Роман Ильич отправился на стоянку такси. Таксисты замечательный источник информации. Нужно только уметь им пользоваться. Роман Ильич умел. Он узнал, что через стоянку такси и мимо неё проходит лишь часть пассажиров, сошедших с поезда, хотя и основная их часть. Это те, кто выходит на привокзальную территорию через эстакаду. И все они при этом видны на лестницах перехода, как на ладони. Однако никто из таксистов не заметил среди них человека в синей робе.

Но, оказывается, есть и другой выход с платформы – нелегальный, который железнодорожники регулярно разрушают, но он возникает снова и снова.
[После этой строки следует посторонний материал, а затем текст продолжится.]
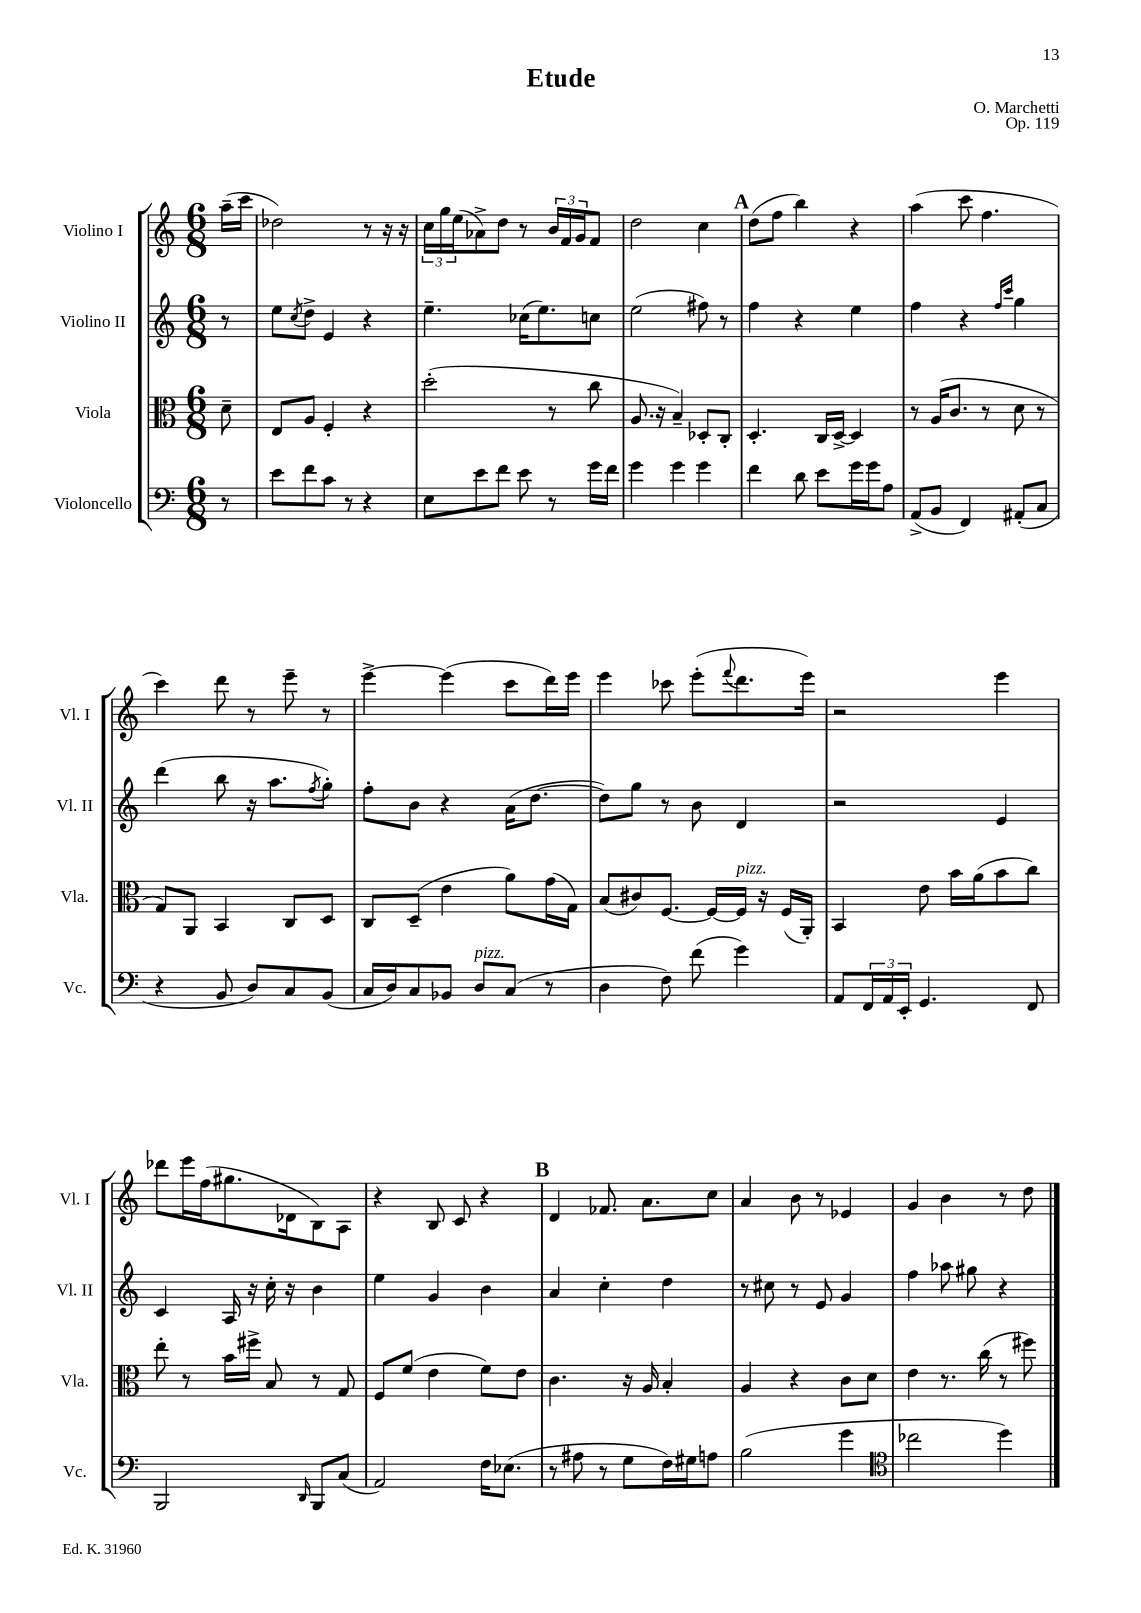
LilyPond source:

\header { title = "Etude" composer = "O. Marchetti" opus = "Op. 119" }
<<
\new StaffGroup <<
\new Staff = "s0" \with { instrumentName = "Violino I" shortInstrumentName = "Vl. I" } {
    \clef treble \key c \major \numericTimeSignature \time 6/8 \partial 8
    a''16--( c'''16 |
    des''2) r8 r16 r16 |
    \tuplet 3/2 { c''16 g''16 e''16( } aes'8->) d''8 r8 \tuplet 3/2 { b'16 f'16 g'16 } f'8 |
    d''2 c''4 |
    \mark \markup { \bold "A" } d''8( f''8 b''4) r4 |
    a''4( c'''8 f''4. |
    c'''4) d'''8 r8 e'''8-- r8 |
    e'''4~-> e'''4( c'''8 d'''16) e'''16 |
    e'''4 ces'''8 e'''8-.( \appoggiatura { f'''8 } d'''8. e'''16) |
    r2 e'''4 |
    des'''8 e'''16 f''16( gis''8. des'16 b8) a8 |
    r4 b8 c'8 r4 |
    \mark \markup { \bold "B" } d'4 fes'8. a'8. c''8 |
    a'4 b'8 r8 ees'4 |
    g'4 b'4 r8 d''8 \bar "|." |
}
\new Staff = "s1" \with { instrumentName = "Violino II" shortInstrumentName = "Vl. II" } {
    \clef treble \key c \major \numericTimeSignature \time 6/8 \partial 8
    r8 |
    e''8 \acciaccatura { c''8 } d''8-> e'4 r4 |
    e''4.-- ces''16( e''8.) c''8 |
    e''2( fis''8) r8 |
    \mark \markup { \bold "A" } f''4 r4 e''4 |
    f''4 r4 \grace { f''16 c'''16 } g''4 |
    d'''4( b''8 r16 a''8. \acciaccatura { f''8 } g''8-.) |
    f''8-. b'8 r4 a'16( d''8.~ |
    d''8) g''8 r8 b'8 d'4 |
    r2 e'4 |
    c'4 a16 r16 c''16-. r16 b'4 |
    e''4 g'4 b'4 |
    \mark \markup { \bold "B" } a'4 c''4-. d''4 |
    r8 cis''8 r8 e'8 g'4 |
    f''4 aes''8 gis''8 r4 \bar "|." |
}
\new Staff = "s2" \with { instrumentName = "Viola" shortInstrumentName = "Vla." } {
    \clef alto \key c \major \numericTimeSignature \time 6/8 \partial 8
    d'8-- |
    e8 a8 f4-. r4 |
    d''2-.( r8 c''8 |
    a8. r16 b4--) des8-. c8-. |
    \mark \markup { \bold "A" } d4.-. c16 d16~-> d4 |
    r8 a16( c'8. r8 d'8 r8 |
    g8) a,8 b,4 c8 d8 |
    c8 d8--( e'4 a'8) g'16( g16) |
    b8( cis'8) f8.~ f16~ f16^\markup { \italic "pizz." } r16 f16( a,16-.) |
    b,4 e'8 b'16 a'16( b'8 c''8) |
    e''8-. r8 b'16 fis''16-> b8 r8 g8 |
    f8 f'8( e'4 f'8) e'8 |
    \mark \markup { \bold "B" } c'4. r16 a16 b4-. |
    a4 r4 c'8 d'8 |
    e'4 r8. c''16( r8 fis''8) \bar "|." |
}
\new Staff = "s3" \with { instrumentName = "Violoncello" shortInstrumentName = "Vc." } {
    \clef bass \key c \major \numericTimeSignature \time 6/8 \partial 8
    r8 |
    e'8 f'8 c'8 r8 r4 |
    e8 e'8 f'8 e'8 r8 g'16 f'16 |
    g'4 g'4 g'4 |
    \mark \markup { \bold "A" } f'4 d'8 e'8 g'16 g'16 a8 |
    a,8->( b,8 f,4) ais,8-.( c8 |
    r4 b,8 d8) c8 b,8( |
    c16 d16) c8 bes,8 d8^\markup { \italic "pizz." } c8( r8 |
    d4 f8) f'8( g'4) |
    a,8 \tuplet 3/2 { f,16 a,16 e,16-. } g,4. f,8 |
    b,,2 \grace { d,16 } b,,8 c8( |
    a,2) f16 ees8.( |
    \mark \markup { \bold "B" } r8 ais8 r8 g8 f16) gis16 a8 |
    b2( g'4 |
    \clef tenor ces''2 d''4) \bar "|." |
}
>>
>>
\layout { \context { \Score \remove "Bar_number_engraver" } }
Платформа не имела ограждений и те, кому было лень тащиться через эстакаду, и люди, которым было трудно преодолевать высоченную и крутую эстакаду, спрыгивали или сползали с платформы на ее дальнем конце. Машин такси там поблизости не было, жилых зданий тоже, и можно было незаметно выйти в город.

Следователь осмотрел этот конец платформы, увидел там нагромождение обломков бетонных блоков, кирпичей, досок.

– Здесь проще ноги сломать, чем спуститься, – подумал он. – Но старикан, наверно, спустился и был таков.

Таким образом, вокзал оказался пустой картой в поиске Беглеца. Конечно, оставались ещё люди, выходившие в ту ночь из поезда. Беглец, направляясь на нелегальный спуск с платформы, должен был идти навстречу основному потоку пассажиров, двигавшихся к лестнице эстакады. Кто-то мог обратить на него внимание. Были и те, с кем он перебирался с платформы на землю. С их помощью можно было бы удостовериться в том, что Беглец сошёл с электрички именно в Дрезне.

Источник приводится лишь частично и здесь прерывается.